By designing templates this way, we avoid surprises from undefined or null values—critical when working with LLMs that might otherwise generate unexpected outputs.

Structured Output

Integrating Large Language Models (LLMs) into existing software systems can be tricky. Software demands structured inputs with rigid boundaries, reminiscent of dealing with the infamous Windows-1252 encoding. LLMs, being text prediction engines, can be nudged to produce specific formats but might easily stray. If you’ve built an LLM Inference Engine, you’ll know you can limit output to specific characters, and OpenAI offers this capability too. You can even specify a JSON Schema as a ResponseFormat in your completion request.
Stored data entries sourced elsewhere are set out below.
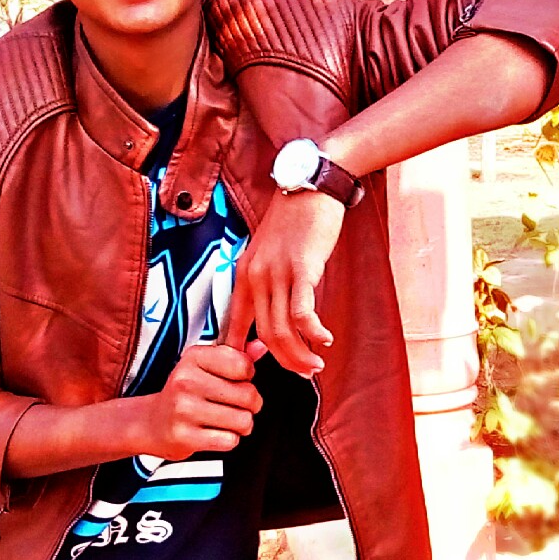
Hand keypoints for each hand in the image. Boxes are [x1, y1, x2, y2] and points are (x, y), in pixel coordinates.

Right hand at [130, 344, 265, 460]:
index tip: (237, 380)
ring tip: (225, 420)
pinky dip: (228, 439)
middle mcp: (186, 380)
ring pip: (243, 420)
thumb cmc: (184, 393)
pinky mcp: (185, 436)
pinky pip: (230, 440)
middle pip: (248, 395)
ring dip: (241, 424)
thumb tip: (261, 347)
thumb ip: (236, 357)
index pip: (243, 365)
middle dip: (250, 404)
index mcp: (193, 358)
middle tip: (235, 405)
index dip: (248, 376)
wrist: (152, 423)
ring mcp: (184, 409)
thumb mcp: (205, 367)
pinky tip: (214, 432)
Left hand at [223, 189, 344, 375]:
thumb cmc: (293, 223)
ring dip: (301, 354)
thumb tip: (275, 320)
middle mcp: (255, 278)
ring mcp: (277, 273)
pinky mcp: (302, 268)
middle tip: (302, 372)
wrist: (308, 186)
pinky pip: (302, 311)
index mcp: (244, 276)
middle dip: (284, 361)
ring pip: (282, 329)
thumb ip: (267, 285)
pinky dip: (313, 331)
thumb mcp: (269, 255)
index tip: (257, 369)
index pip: (233, 326)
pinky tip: (325, 339)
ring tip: (316, 365)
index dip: (242, 354)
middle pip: (264, 335)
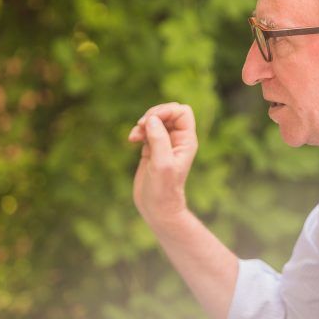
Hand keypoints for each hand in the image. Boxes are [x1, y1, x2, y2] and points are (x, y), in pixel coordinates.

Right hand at [128, 103, 197, 225]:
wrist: (157, 208)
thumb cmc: (163, 189)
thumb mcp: (161, 163)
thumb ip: (158, 139)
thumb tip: (151, 119)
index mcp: (186, 141)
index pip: (182, 112)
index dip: (167, 110)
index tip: (151, 120)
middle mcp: (177, 140)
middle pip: (168, 112)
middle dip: (153, 114)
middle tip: (142, 125)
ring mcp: (164, 144)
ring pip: (156, 120)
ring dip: (143, 123)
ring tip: (134, 136)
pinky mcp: (152, 149)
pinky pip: (146, 131)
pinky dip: (138, 131)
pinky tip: (132, 140)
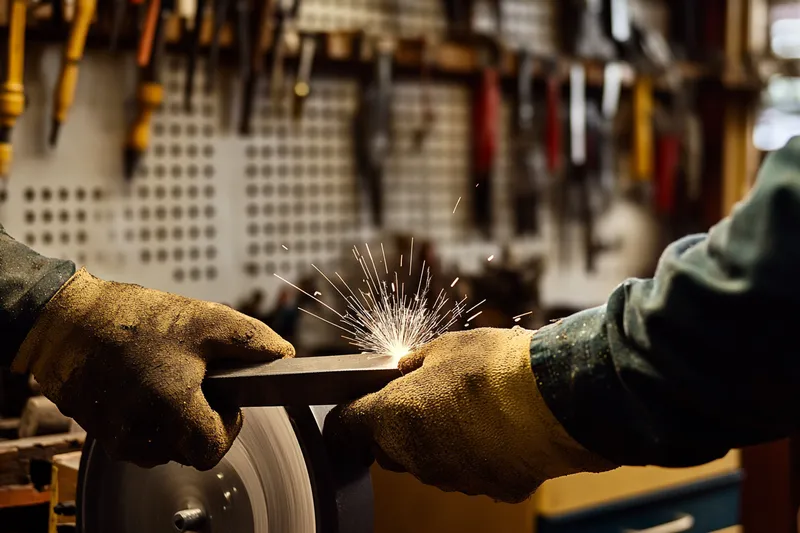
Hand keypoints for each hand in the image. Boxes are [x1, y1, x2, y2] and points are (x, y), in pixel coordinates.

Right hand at [13, 268, 293, 469]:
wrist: (68, 320)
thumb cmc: (135, 320)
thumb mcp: (205, 321)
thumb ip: (251, 341)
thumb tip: (284, 356)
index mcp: (173, 412)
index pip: (214, 449)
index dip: (227, 423)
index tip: (221, 395)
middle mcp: (143, 435)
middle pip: (190, 451)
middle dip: (202, 421)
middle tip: (194, 382)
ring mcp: (118, 437)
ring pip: (164, 447)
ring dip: (174, 421)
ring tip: (166, 378)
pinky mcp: (101, 431)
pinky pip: (139, 438)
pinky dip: (149, 418)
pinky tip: (144, 385)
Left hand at [326, 328, 614, 502]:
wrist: (556, 400)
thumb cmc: (496, 367)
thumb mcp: (446, 347)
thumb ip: (417, 363)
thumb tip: (407, 368)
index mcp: (393, 416)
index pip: (345, 425)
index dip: (348, 413)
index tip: (356, 403)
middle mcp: (415, 456)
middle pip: (387, 447)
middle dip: (396, 426)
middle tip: (422, 396)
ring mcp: (452, 477)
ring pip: (428, 461)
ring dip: (437, 440)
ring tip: (469, 408)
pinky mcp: (487, 487)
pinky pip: (468, 470)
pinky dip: (474, 453)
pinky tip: (497, 428)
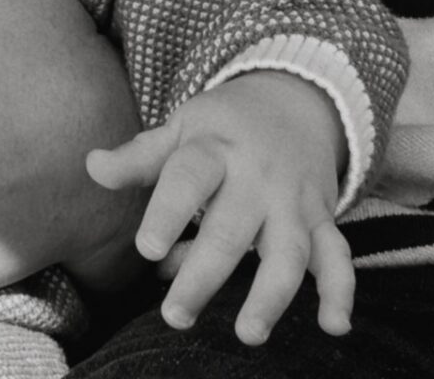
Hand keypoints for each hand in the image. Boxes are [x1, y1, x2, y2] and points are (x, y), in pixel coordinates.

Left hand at [86, 71, 350, 344]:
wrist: (296, 98)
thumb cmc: (224, 126)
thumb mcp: (182, 129)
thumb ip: (140, 157)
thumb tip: (92, 165)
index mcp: (214, 150)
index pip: (188, 178)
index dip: (169, 211)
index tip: (149, 249)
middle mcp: (257, 177)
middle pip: (231, 228)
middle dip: (204, 274)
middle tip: (175, 315)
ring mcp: (293, 201)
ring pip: (288, 250)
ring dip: (271, 294)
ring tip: (248, 334)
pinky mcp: (323, 218)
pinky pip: (337, 256)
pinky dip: (341, 290)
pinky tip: (334, 326)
Rust simplifies this with Serde and SchemaRS. Just annotate your structures with derived traits to auto-generate a JSON Schema from a struct and populate it using the OpenAI Response.

use schemars::JsonSchema;
use serde::{Deserialize, Serialize};

#[derive(JsonSchema, Serialize, Deserialize, Debug, Clone, Copy)]
pub enum MessageScore {
    Excellent,
    Revisable,
}

#[derive(JsonSchema, Serialize, Deserialize, Debug, Clone)]
pub struct Evaluation {
    pub score: MessageScore,
    pub reason: String,
    pub suggested_title: String,
    pub suggested_body: String,
}
...
let mut json_schema = serde_json::to_value(schema_for!(Evaluation))?;
json_schema["additionalProperties"] = serde_json::Value::Bool(false);
let response_format = ResponseFormat::JsonSchema {
    json_schema: ResponseFormatJsonSchema {
        description: Some("Evaluation Response".to_string()),
        name: "Evaluation".to_string(),
        strict: Some(true),
        schema: Some(json_schema),
    },
};
...
Ok(serde_json::from_str(
    choice.message.content.as_ref().unwrap().as_str(),
)?)

By merging type-safe templates with JSON schemas generated from Rust code and structured outputs, building robust LLM tools becomes straightforward.

Sample Usage

I have pushed the Commit Evaluation tool to GitHub if you’d like to try it. You will need an OpenAI API key, and of course, Rust. You can build it for your system using cargo build --release or run it directly with cargo run. It must be run from within a current Git repository.

Conclusion

The integration of Large Language Models (LLMs) with Rust offers a promising avenue for creating sophisticated and efficient software tools. By leveraging Rust’s powerful features such as safety, concurrency, and type safety through libraries like Askama and Serde, developers can harness the capabilities of LLMs without sacrificing performance or reliability. The combination of structured outputs and robust templating ensures that developers can manage the nuances of LLMs while maintaining control over their applications’ behavior. We are at an exciting time where new technology is changing the way we work. By using tools like the Rust programming language and Large Language Models (LLMs), we can work smarter and create new possibilities in software development. Whether you have a lot of experience or are just starting, combining Rust with LLMs can help you build reliable and creative solutions in our fast-changing digital world.